Short-answer tasks on charts
----------
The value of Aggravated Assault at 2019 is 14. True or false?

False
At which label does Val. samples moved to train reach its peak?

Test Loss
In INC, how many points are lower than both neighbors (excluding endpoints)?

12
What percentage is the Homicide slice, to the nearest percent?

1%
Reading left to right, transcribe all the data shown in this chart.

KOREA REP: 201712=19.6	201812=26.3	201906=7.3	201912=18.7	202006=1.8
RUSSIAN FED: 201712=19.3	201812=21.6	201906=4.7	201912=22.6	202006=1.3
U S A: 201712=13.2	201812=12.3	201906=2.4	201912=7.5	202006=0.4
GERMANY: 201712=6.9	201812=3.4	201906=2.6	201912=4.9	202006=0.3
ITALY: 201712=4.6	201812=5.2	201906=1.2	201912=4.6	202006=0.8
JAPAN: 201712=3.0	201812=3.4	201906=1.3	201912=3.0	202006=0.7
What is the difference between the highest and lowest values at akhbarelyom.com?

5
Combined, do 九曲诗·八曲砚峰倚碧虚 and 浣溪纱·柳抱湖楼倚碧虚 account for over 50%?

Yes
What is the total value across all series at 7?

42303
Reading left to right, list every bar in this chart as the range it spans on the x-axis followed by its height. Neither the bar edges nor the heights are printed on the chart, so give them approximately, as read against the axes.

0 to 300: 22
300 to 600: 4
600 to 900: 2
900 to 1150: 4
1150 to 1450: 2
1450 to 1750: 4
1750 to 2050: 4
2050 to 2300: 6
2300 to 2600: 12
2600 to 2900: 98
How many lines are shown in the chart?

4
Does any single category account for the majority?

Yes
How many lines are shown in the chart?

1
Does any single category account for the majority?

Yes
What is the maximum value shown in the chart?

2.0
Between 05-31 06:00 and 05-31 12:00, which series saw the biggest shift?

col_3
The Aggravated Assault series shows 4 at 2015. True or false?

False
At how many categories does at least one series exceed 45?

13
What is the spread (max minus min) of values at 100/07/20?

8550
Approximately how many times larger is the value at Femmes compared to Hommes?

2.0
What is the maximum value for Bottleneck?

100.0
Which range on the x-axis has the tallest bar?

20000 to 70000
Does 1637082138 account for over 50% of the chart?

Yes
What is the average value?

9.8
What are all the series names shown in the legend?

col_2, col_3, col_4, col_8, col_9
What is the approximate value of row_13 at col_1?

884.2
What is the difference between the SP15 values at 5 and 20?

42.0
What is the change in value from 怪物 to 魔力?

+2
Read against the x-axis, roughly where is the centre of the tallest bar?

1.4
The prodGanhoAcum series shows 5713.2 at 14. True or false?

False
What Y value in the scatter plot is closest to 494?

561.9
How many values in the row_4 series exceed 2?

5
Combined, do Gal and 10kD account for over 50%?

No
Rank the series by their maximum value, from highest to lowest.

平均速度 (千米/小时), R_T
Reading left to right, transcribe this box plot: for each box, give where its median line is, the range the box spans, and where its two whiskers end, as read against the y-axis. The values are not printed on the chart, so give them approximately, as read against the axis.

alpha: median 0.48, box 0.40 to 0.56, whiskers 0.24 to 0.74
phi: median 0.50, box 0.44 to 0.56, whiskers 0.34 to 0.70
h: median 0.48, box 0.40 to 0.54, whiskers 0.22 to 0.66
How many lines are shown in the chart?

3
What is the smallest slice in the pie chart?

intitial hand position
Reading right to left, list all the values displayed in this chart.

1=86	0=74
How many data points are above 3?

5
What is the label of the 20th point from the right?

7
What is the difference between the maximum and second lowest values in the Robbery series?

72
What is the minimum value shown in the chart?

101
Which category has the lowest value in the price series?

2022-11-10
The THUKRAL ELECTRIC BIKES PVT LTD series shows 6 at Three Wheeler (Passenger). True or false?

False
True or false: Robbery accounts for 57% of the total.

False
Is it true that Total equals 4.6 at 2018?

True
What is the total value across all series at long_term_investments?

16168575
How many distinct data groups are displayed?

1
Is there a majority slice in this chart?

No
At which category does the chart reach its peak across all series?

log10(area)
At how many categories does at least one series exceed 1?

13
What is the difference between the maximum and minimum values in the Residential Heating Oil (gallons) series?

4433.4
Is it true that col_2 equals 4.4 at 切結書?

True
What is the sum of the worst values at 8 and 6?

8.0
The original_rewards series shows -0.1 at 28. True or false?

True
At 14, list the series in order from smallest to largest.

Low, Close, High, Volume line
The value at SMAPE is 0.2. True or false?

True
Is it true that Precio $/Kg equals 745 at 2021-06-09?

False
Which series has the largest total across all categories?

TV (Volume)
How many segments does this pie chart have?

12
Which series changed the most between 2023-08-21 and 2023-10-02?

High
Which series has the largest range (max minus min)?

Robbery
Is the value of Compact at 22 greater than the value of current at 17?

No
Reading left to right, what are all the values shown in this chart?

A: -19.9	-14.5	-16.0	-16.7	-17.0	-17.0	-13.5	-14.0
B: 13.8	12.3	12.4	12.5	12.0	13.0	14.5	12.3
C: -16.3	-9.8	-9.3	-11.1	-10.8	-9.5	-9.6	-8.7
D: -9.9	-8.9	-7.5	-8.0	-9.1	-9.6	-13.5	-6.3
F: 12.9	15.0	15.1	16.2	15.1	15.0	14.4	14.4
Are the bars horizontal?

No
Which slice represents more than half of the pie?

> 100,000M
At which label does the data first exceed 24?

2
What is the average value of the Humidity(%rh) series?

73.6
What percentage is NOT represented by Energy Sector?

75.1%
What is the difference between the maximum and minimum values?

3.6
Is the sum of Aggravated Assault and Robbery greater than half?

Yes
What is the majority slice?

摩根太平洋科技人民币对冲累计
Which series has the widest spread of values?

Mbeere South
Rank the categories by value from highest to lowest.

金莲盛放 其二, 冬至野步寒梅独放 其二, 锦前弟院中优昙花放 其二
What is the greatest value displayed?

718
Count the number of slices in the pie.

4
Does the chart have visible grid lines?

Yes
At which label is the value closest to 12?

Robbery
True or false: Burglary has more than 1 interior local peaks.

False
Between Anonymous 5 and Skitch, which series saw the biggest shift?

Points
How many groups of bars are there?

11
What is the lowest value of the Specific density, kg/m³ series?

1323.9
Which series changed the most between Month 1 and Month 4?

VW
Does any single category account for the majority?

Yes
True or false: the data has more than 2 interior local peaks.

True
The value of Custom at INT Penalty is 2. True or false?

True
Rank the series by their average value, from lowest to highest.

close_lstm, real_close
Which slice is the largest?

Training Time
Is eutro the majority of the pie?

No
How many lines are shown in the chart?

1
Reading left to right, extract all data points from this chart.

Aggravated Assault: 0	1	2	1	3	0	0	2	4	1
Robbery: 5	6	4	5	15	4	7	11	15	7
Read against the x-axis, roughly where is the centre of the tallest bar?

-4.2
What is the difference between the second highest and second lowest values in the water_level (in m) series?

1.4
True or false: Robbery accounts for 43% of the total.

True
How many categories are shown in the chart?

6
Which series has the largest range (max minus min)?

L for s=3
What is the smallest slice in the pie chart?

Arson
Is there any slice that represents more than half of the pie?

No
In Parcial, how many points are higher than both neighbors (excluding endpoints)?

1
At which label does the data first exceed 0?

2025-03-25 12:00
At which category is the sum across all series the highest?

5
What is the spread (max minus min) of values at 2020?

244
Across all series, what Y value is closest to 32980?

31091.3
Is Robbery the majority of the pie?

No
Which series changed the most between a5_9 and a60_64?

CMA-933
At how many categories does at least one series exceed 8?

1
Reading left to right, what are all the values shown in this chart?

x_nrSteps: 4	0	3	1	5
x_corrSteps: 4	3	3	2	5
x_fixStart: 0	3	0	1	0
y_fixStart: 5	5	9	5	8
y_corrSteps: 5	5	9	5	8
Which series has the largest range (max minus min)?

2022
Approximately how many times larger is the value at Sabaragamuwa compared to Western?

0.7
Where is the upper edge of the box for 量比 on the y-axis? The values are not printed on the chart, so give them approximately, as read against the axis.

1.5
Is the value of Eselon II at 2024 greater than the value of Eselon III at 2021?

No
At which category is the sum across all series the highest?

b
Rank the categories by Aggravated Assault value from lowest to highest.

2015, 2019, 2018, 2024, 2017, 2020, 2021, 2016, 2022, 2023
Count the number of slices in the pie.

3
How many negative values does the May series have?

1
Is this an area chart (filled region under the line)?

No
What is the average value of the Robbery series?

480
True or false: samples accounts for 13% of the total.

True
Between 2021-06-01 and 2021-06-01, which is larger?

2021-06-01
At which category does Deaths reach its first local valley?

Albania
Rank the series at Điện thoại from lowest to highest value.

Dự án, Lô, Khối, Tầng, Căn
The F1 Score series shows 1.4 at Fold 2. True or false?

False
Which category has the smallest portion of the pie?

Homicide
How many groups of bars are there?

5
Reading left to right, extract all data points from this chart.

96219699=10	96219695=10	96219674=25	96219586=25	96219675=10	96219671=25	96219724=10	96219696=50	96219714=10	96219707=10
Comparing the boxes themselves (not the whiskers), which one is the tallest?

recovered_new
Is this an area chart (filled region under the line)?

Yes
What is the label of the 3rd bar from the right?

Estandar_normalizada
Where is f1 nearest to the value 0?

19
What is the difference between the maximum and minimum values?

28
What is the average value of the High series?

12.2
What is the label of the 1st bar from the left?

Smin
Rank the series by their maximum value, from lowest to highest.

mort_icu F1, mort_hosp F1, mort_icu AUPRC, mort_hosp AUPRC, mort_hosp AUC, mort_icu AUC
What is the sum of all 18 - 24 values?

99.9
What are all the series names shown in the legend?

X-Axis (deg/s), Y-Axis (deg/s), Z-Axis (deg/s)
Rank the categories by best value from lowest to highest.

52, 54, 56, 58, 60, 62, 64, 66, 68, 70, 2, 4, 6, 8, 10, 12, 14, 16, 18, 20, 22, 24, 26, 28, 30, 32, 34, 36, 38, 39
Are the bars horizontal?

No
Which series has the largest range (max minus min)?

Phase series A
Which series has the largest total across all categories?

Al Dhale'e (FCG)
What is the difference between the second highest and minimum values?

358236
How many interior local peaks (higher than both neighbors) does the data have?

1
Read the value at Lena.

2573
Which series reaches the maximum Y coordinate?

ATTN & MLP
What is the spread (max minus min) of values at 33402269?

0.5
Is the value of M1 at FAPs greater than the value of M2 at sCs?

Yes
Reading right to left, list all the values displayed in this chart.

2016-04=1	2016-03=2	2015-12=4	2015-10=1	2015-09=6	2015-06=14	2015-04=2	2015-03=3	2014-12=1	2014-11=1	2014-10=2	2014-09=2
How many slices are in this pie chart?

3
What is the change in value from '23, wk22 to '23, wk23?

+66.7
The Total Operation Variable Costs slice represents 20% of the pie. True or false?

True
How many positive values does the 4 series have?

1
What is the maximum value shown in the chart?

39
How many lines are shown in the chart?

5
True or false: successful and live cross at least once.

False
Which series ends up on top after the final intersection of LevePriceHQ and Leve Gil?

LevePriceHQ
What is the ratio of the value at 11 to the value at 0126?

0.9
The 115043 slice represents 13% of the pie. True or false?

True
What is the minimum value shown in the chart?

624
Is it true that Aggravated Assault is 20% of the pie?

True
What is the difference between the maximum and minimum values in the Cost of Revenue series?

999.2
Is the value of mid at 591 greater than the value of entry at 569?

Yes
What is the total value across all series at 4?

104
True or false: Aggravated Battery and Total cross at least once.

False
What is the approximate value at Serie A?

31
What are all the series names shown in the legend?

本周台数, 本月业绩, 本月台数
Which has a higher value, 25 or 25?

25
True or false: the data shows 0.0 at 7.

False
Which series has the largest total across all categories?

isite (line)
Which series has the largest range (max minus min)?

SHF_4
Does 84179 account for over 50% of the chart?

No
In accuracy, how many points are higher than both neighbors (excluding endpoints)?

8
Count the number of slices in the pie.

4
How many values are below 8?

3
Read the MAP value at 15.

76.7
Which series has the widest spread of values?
----------
◆ **What the exercise asks**:
Return each line of the material above that contains the string "times", copying those lines in full.

◆ **Reply to the exercise**:
Approximately how many times larger is the value at Femmes compared to Hommes?
Approximately how many times larger is the value at Sabaragamuwa compared to Western?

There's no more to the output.